Vorbereitung auf Berufstätigkeit

Gleichwohl hat das Jobcenter seinen Fokus auch weiterhin auf den Personen, die erst noch auf eine berufliche Tätigkeit vorbereitet und herangeführt werden müssen, zum Beispiel durch Arbeitsgelegenheiten. "Hier müssen wir die Stärken der Betroffenen noch stärker herausarbeiten und diese beim Arbeitgeber verdeutlichen", erläutert Michael Stier. "Für die Menschen, die perspektivisch keine Chance auf dem Arbeitsmarkt haben, muss der Gesetzgeber Lösungen schaffen."

Arbeitgeberservice

Bärbel Höltzen-Schoh, Vorsitzende der Geschäftsführung der Agentur für Arbeit Hannover und stellvertretende Vorsitzende der Trägerversammlung des Jobcenters Region Hannover, appelliert vor diesem Hintergrund an die Arbeitgeber: "Wir können qualifizieren und auch finanziell fördern, aber es sind die Betriebe, die letztendlich die Menschen einstellen. Deswegen wünschen wir uns von den Arbeitgebern, dass sie sich noch stärker für die Bewerberinnen und Bewerber öffnen, auch finanziell von uns unterstützt und begleitet." Der gemeinsame Arbeitgeberservice von Jobcenter und Agentur für Arbeit Hannover fungiert hier als wichtiges Bindeglied zwischen Arbeitsmarkt und Bewerber.

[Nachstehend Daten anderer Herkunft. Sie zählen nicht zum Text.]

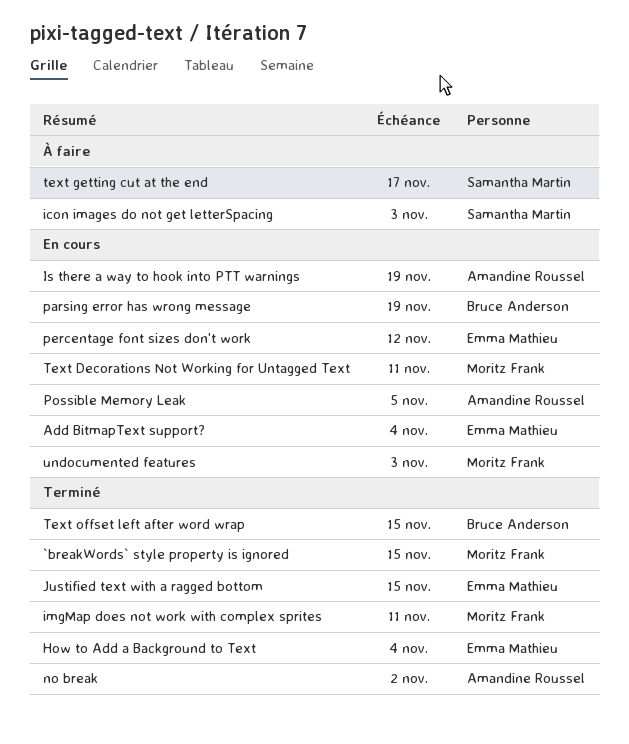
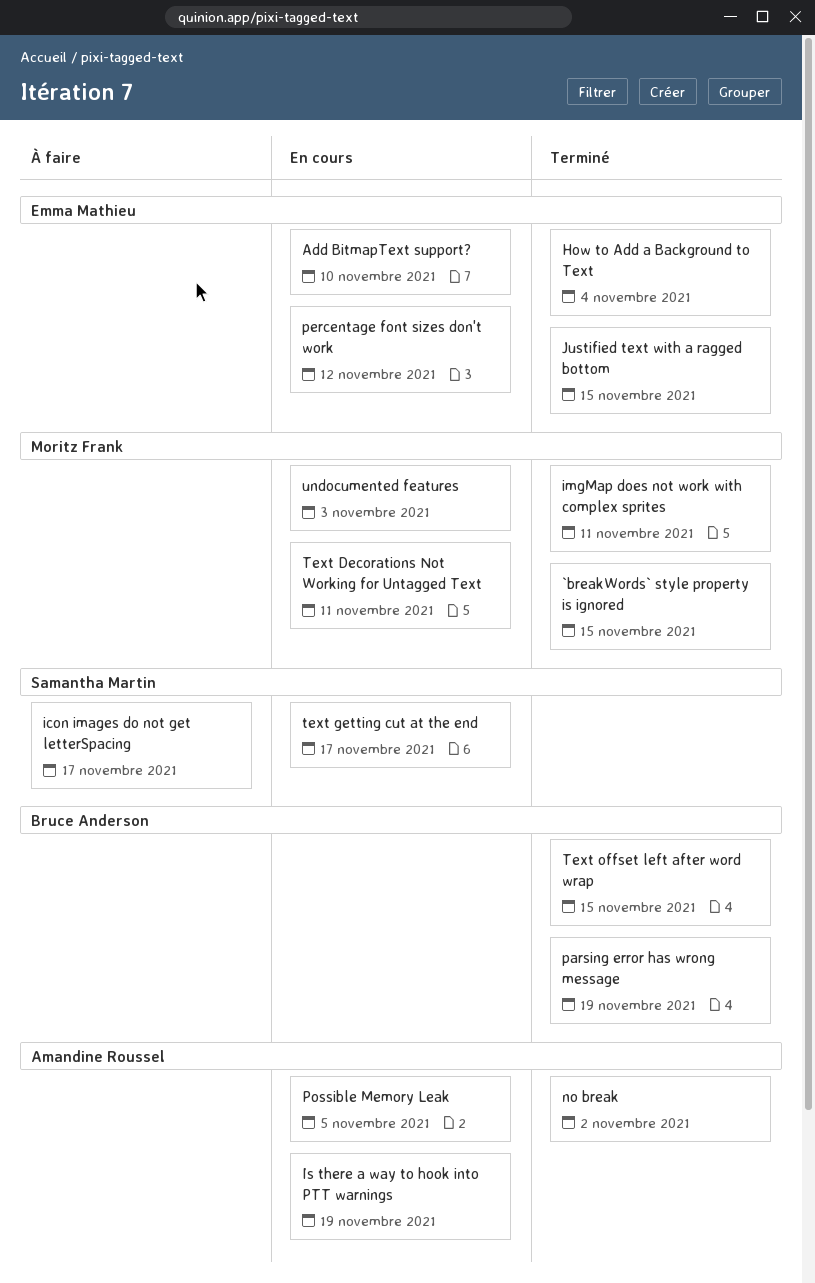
Add BitmapText support?, due: Nov 4 -> Nov 10
icon images do not get letterSpacing, due: Nov 3 -> Nov 17
parsing error has wrong message, status: En cours -> Terminé
text getting cut at the end, status: À faire -> En cours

Insgesamt auf einem guten Weg

Eine Studie von 2014, die im Auftrag der Region Hannover erstellt wurde, sieht das Jobcenter Region Hannover ebenfalls auf einem insgesamt guten Weg. Diese Studie bescheinigt dem Jobcenter Region Hannover, dass die stärkere Ausrichtung auf Ausbildung, Qualifizierung und Arbeitgeber der Schlüssel für nachhaltige Erfolge ist. Jedoch sind sich alle Beteiligten auch darüber einig, dass das Jobcenter Region Hannover noch ein gutes Stück Arbeit vor sich hat.